MGE assistant professor Isabel Barton has earned a $500,000 National Science Foundation CAREER Award. The funds will support her work bringing together multiple industry specialties, academic disciplines and demographic backgrounds to improve understanding of mining sustainability. Barton is on a mission to make mining processes more efficient by breaking down silos between geologists, who are experts on ore deposits, and metallurgists, who know how to extract the metals from rock. Barton’s background in geometallurgy, which bridges the two fields, makes her the perfect candidate for the job.
“If you look at the course of green energy, every time you eliminate fossil fuels, that means you need more metal,” Barton said. “But minerals are complicated. Minerals are messy. So, the extractive processes that should work great in theory sometimes fall down in real life.”
Barton is looking beyond the narrow range of mineral properties typically examined to establish a more proactive approach to extraction. She plans to apply detailed characterization methods to quantify all the relevant ore properties, then link them to leaching results with a series of experiments.

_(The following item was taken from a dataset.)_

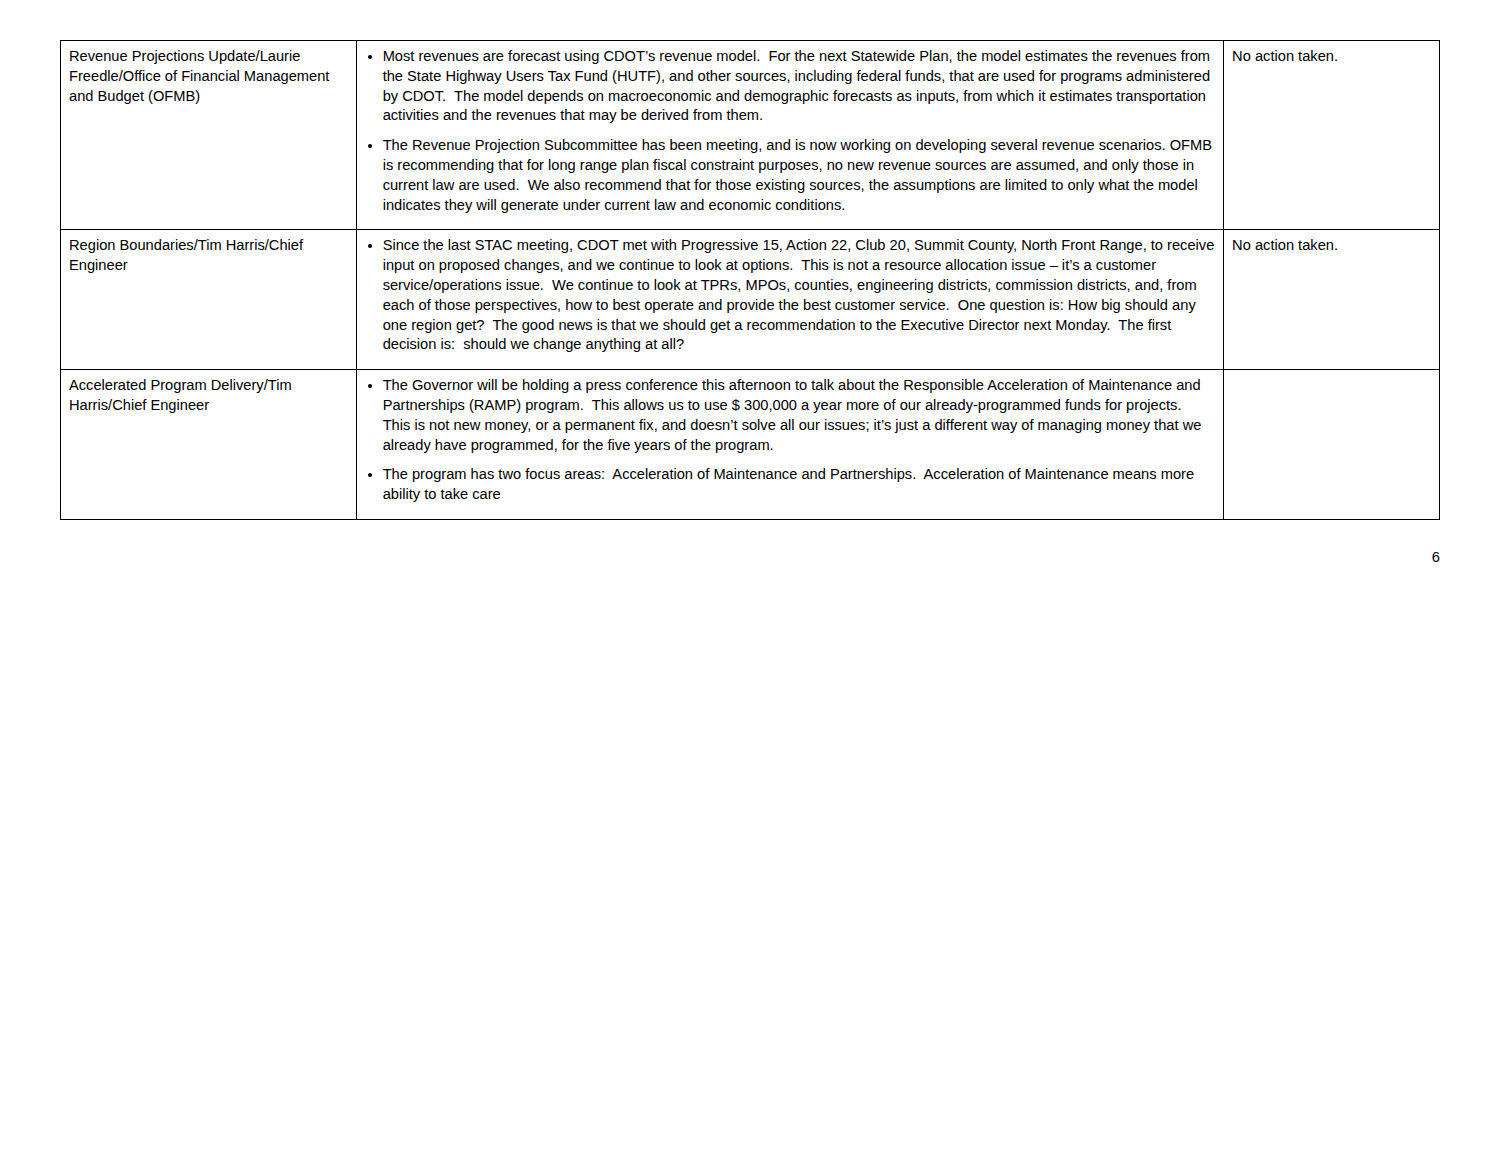| Revenue Projections Update/Laurie Freedle/Office of Financial Management and Budget (OFMB) | Most revenues are forecast using CDOT’s revenue model. For the next Statewide Plan, the model estimates the revenues from the State Highway Users Tax Fund (HUTF), and other sources, including federal funds, that are used for programs administered by CDOT. The model depends on macroeconomic and demographic forecasts as inputs, from which it estimates transportation activities and the revenues that may be derived from them. The Revenue Projection Subcommittee has been meeting, and is now working on developing several revenue scenarios. OFMB is recommending that for long range plan fiscal constraint purposes, no new revenue sources are assumed, and only those in current law are used. We also recommend that for those existing sources, the assumptions are limited to only what the model indicates they will generate under current law and economic conditions. | No action taken. |
| Region Boundaries/Tim Harris/Chief Engineer | Since the last STAC meeting, CDOT met with Progressive 15, Action 22, Club 20, Summit County, North Front Range, to receive input on proposed changes, and we continue to look at options. This is not a resource allocation issue – it’s a customer service/operations issue. We continue to look at TPRs, MPOs, counties, engineering districts, commission districts, and, from each of those perspectives, how to best operate and provide the best customer service. One question is: How big should any one region get? The good news is that we should get a recommendation to the Executive Director next Monday. The first decision is: should we change anything at all? | No action taken. |
| Accelerated Program Delivery/Tim Harris/Chief Engineer | The Governor will be holding a press conference this afternoon to talk about the Responsible Acceleration of Maintenance and Partnerships (RAMP) program. This allows us to use $ 300,000 a year more of our already-programmed funds for projects. This is not new money, or a permanent fix, and doesn’t solve all our issues; it’s just a different way of managing money that we already have programmed, for the five years of the program. The program has two focus areas: Acceleration of Maintenance and Partnerships. Acceleration of Maintenance means more ability to take care | |
6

“If the results indicate that things like crystallinity are important in determining extraction behavior, we could add them to the routine battery of analyses and point the industry in a more efficient direction,” she said.
Though Barton’s research will be focused on the Colorado Plateau, she hopes the methods she is developing will be used worldwide to improve mining operations.
News channel KOLD also recently interviewed Barton about her work breaking down barriers in mines and in the workforce.